Another aspect worth considering here is the Puritan mindset. They had so many rules and ways to act and guilt was placed upon any who did not act accordingly. Thus, John's church attendance and the abilities to recite commandments were brought to he and his wife's attention when questioned in their home. Trivial, but some faiths act this way.
John has been dealing with this guilt for some time. Elizabeth knows it. For him to accept his fate meant that he could be free from guilt and die justly earning whatever retribution he needed to in order to receive what comes at the end of a faith life acted out accordingly: heaven. The circumstances were dire, and Elizabeth knew it. At least he died free.

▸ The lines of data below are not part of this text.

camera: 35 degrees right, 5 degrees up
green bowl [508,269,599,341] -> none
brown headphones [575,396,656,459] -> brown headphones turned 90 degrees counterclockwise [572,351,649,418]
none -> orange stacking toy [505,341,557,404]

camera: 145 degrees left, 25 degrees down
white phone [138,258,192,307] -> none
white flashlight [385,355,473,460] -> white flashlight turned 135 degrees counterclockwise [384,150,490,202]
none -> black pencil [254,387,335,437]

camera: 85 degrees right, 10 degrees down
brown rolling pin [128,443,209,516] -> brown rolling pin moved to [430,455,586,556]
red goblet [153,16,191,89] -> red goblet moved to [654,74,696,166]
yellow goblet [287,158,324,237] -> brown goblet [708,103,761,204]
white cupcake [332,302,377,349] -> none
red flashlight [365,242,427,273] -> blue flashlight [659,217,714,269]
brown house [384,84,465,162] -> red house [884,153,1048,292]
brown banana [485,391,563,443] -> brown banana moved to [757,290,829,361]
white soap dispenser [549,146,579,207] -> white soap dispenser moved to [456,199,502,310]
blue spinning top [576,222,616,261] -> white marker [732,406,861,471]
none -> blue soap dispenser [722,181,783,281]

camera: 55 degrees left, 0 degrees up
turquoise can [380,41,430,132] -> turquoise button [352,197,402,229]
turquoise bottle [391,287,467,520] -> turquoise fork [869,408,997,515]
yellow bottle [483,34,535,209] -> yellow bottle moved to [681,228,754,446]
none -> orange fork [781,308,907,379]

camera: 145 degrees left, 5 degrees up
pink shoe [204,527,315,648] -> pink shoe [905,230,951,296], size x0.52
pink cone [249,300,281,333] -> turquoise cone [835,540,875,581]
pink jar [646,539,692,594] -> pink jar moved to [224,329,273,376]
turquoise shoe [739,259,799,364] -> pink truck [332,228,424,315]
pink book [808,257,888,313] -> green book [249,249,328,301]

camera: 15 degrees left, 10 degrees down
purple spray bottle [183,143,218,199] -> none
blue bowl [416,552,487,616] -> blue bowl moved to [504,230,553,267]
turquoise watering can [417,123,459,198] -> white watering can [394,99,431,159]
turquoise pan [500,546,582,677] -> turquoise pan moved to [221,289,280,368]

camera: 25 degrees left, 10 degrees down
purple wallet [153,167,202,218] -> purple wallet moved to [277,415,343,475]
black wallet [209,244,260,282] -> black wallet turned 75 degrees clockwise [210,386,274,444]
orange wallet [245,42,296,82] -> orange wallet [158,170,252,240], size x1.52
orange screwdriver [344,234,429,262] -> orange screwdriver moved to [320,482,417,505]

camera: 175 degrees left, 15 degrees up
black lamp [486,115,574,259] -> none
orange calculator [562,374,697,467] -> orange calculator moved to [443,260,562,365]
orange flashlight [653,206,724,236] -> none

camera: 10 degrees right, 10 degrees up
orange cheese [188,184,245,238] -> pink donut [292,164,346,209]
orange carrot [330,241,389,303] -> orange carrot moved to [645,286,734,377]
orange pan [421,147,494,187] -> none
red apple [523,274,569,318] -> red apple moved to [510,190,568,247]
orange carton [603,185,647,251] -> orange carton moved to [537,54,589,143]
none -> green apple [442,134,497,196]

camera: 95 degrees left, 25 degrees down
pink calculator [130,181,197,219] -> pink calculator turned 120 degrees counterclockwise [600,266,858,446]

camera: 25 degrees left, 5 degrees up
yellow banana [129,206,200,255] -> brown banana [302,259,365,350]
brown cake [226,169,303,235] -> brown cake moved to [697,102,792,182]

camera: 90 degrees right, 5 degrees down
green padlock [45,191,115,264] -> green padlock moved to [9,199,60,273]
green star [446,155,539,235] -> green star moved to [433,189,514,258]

I think she was. After all, as she says, "He have his goodness now. God forbid I take it from him."
Througout the play, John Proctor has been wrestling with his conscience and with his feeling that he is not a good person. He feels very guilty for cheating on his wife with Abigail and he feels he is just not as good a person as some others (Rebecca Nurse, for example).
Now that John has finally gotten to the point where he feels good about himself, Elizabeth feels, it would be wrong for her to take that from him. This seems right to me because Elizabeth would not want to take her husband's peace of mind from him.
In the play "The Crucible" Elizabeth Proctor has been accused as a witch by Abigail, a former employee, who had an affair with John Proctor, Elizabeth's husband. Elizabeth has been arrested and faces death by hanging.
Elizabeth has two children at home who have been cared for by friends. She is a good woman and identifies the unnecessary level of evil that has been the outcome of Abigail's testimony. She is already aware that her fate has been sealed by Abigail. She does not want to see her husband die as well and their children left without both parents. In addition, she does not want Abigail to have more victims. Therefore, she remains stoic in her testimony.